For the year ended December 31, 2022, the three months ended December 31, 2021, and year ended September 30, 2021, the total equity-based compensation expense is $3.9 million, $0.9 million, and $6.1 million, respectively, for all periods and is included in general and administrative costs on the Company's consolidated statement of operations for the restricted share awards granted under the 2021 LTIP. At the time of the forfeiture, the Company will recognize any forfeited shares as a reduction to share-based compensation expense on the consolidated statement of operations and a decrease to shareholders' equity on the consolidated balance sheet. Any unpaid dividends on forfeited shares will be recognized as a decrease to accrued liabilities and an increase to shareholders' equity on the consolidated balance sheet. Approximately $8.3 million of additional equity-based compensation expense will be recognized over the weighted average life of 28 months for the unvested restricted share awards as of December 31, 2022 granted under the 2021 LTIP.

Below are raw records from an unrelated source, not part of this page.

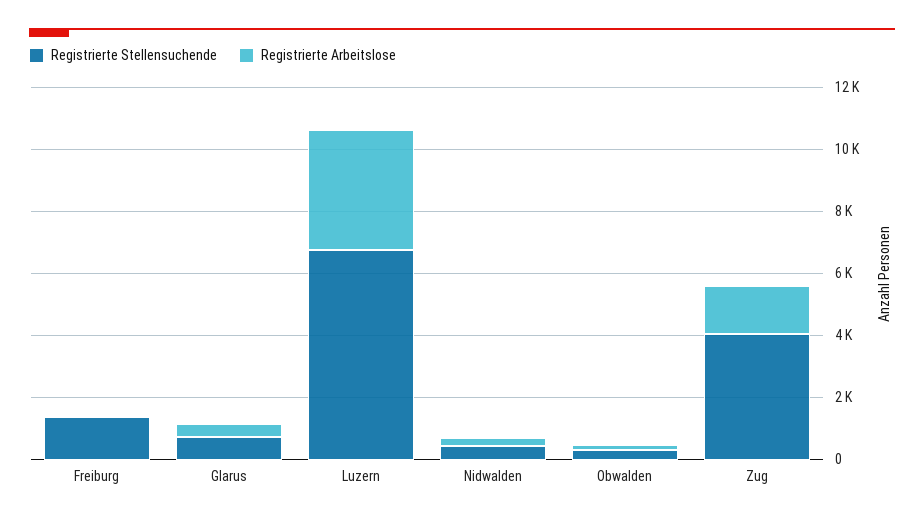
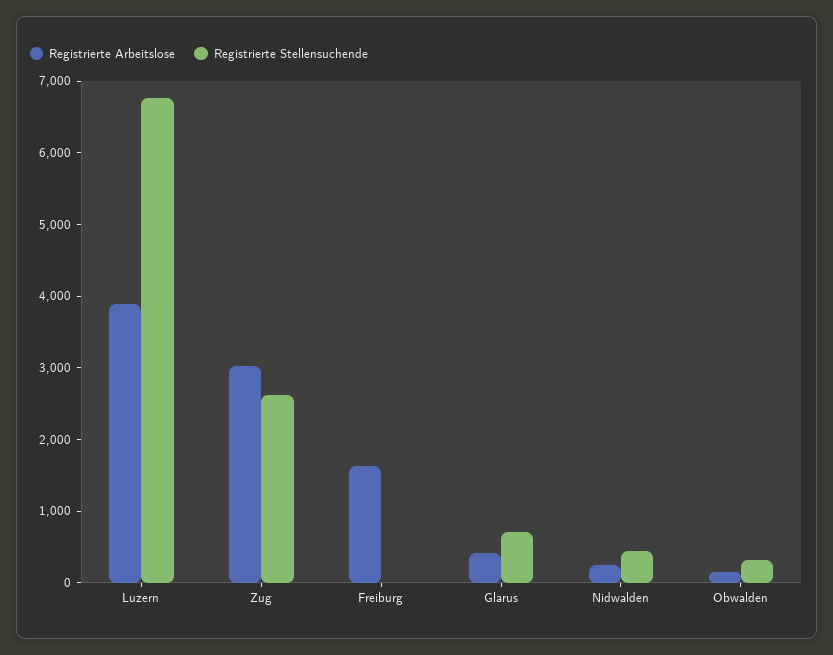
  {
    "Registrierte Stellensuchende": {
-     "Freiburg": 1500,
+     "Freiburg": 0,
      "Glarus": 800,
      "Luzern": 6800,
      "Nidwalden": 400,
      "Obwalden": 400,
-     "Zug": 4000
+     "Zug": 2600
    },
    "Registrierte Arbeitslose": {
-     "Freiburg": 0,
+     "Freiburg": 1600,
      "Glarus": 400,
      "Luzern": 3800,
      "Nidwalden": 200,
      "Obwalden": 200,
-     "Zug": 1500
+     "Zug": 3000
    }
  }

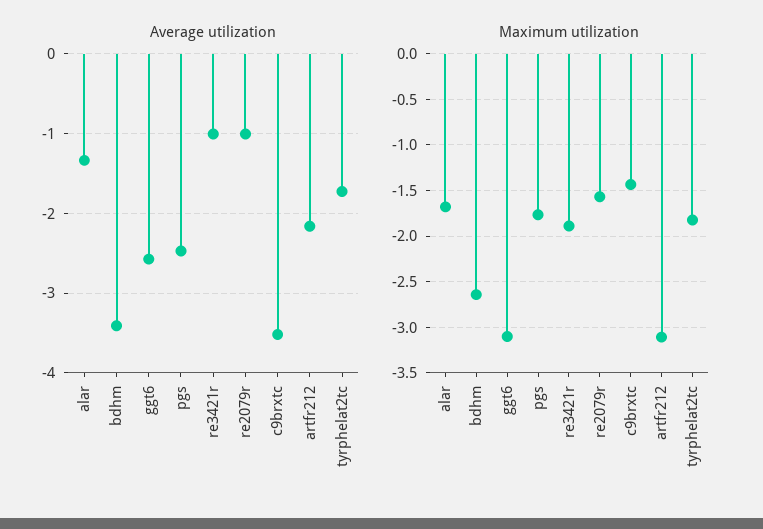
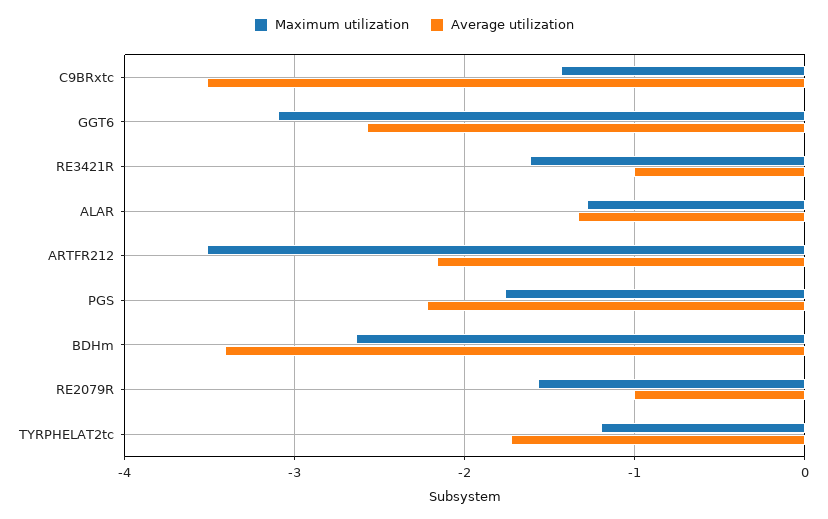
  {
    "Average utilization": {
      "alar": -1.3,
      "bdhm": -3.4,
      "ggt6": -2.6,
-     "pgs": -2.5,
+     "pgs": -2.2,
      "re3421r": -1,
      "re2079r": -1,
      "c9brxtc": -3.5,
      "artfr212": -2.2,
      "tyrphelat2tc": -1.7
    },
    "Maximum utilization": {
-     "alar": -1.7,
+     "alar": -1.3,
      "bdhm": -2.6,
      "ggt6": -3.1,
      "pgs": -1.8,
-     "re3421r": -1.9,
+     "re3421r": -1.6,
      "re2079r": -1.6,
      "c9brxtc": -1.4,
-     "artfr212": -3.1,
+     "artfr212": -3.5,
-     "tyrphelat2tc": -1.8
+     "tyrphelat2tc": -1.2
    }
  }

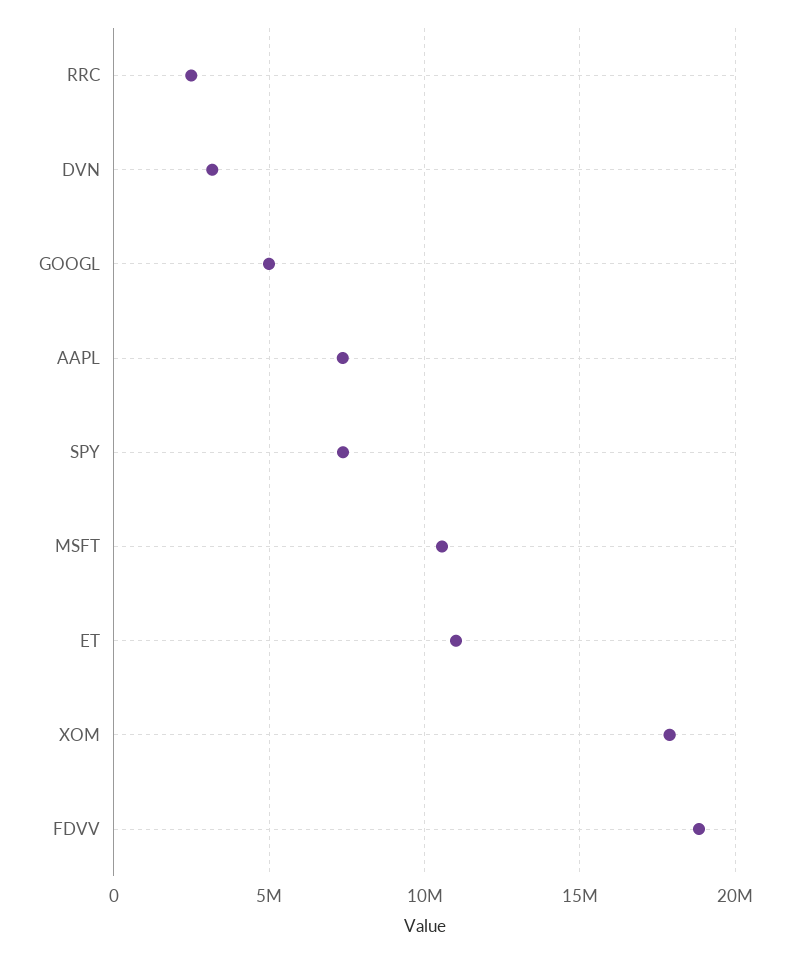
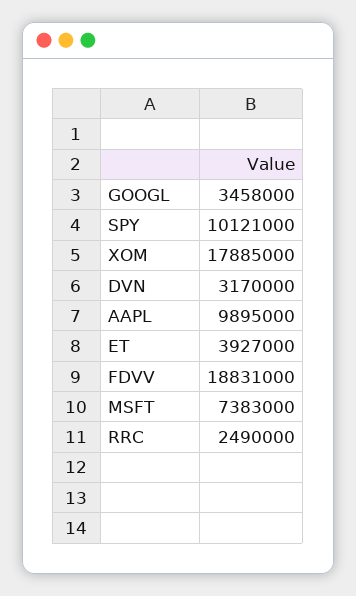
  {
    "RRC": 2490000,
    "DVN": 3170000,
-   "GOOGL": 5000000,
+   "GOOGL": 3458000,
-   "AAPL": 7500000,
+   "AAPL": 9895000,
-   "SPY": 7500000,
+   "SPY": 10121000,
-   "MSFT": 10500000,
+   "MSFT": 7383000,
-   "ET": 11000000,
+   "ET": 3927000,
    "XOM": 17885000,
    "FDVV": 18831000
  }

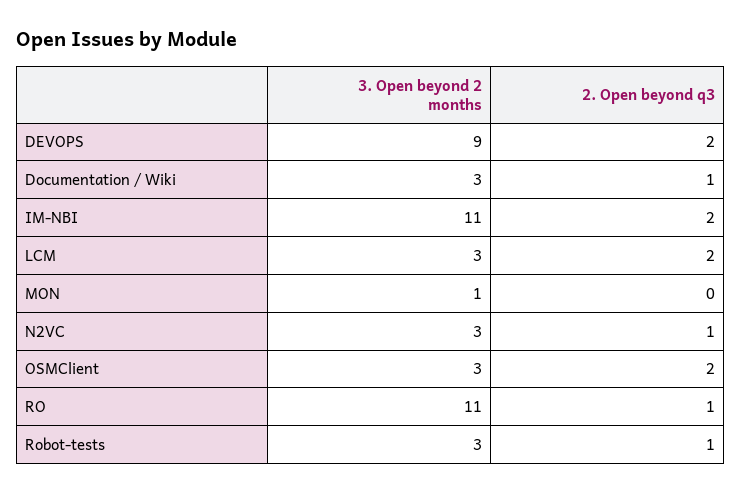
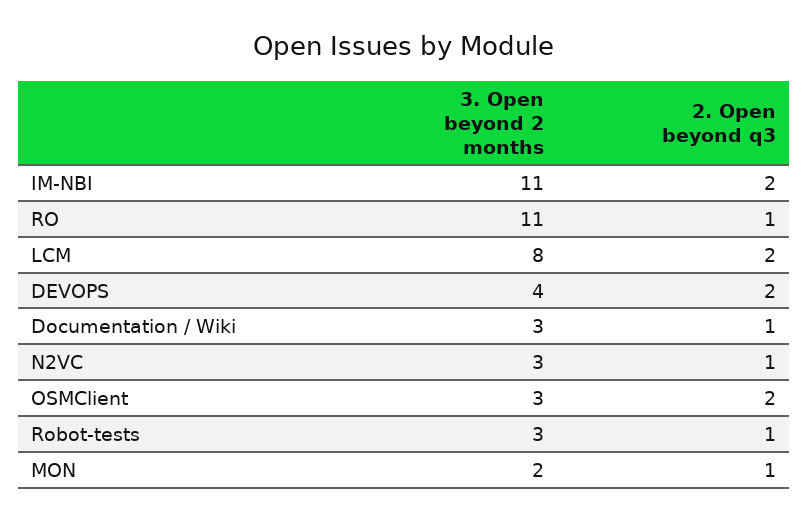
  {
    "3. Open beyond 2 months": {
-     "DEVOPS": 9,
+     "DEVOPS": 4,
      "Documentation / Wiki": 3,
      "IM-NBI": 11,
-     "LCM": 3,
+     "LCM": 8,
-     "MON": 1,
+     "MON": 2,
      "N2VC": 3,
      "OSMClient": 3,
      "RO": 11,
      "Robot-tests": 3
    },
    "2. Open beyond q3": {
      "DEVOPS": 2,
      "Documentation / Wiki": 1,
      "IM-NBI": 2,
      "LCM": 2,
-     "MON": 0,
+     "MON": 1,
      "N2VC": 1,
      "OSMClient": 2,
      "RO": 1,
      "Robot-tests": 1
    }
  }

2018 Long-Term Incentive Plan
In connection with the Merger and in accordance with the Merger Agreement, each unvested restricted unit outstanding under the 2018 LTIP was converted into restricted shares of the Company under the 2021 LTIP. The holders of unvested restricted units issued under the 2018 LTIP were issued substitute awards under the 2021 LTIP at the closing of the Merger.
The Company granted 13,309 restricted units to executives and employees of the Company during the year ended September 30, 2021. Total unit-based compensation expense of $0.7 million is for all of the issuances outstanding during the period of January 2021 through the date of the merger, February 26, 2021. Unit-based compensation expense is included in general and administrative costs on the Company's consolidated statement of operations.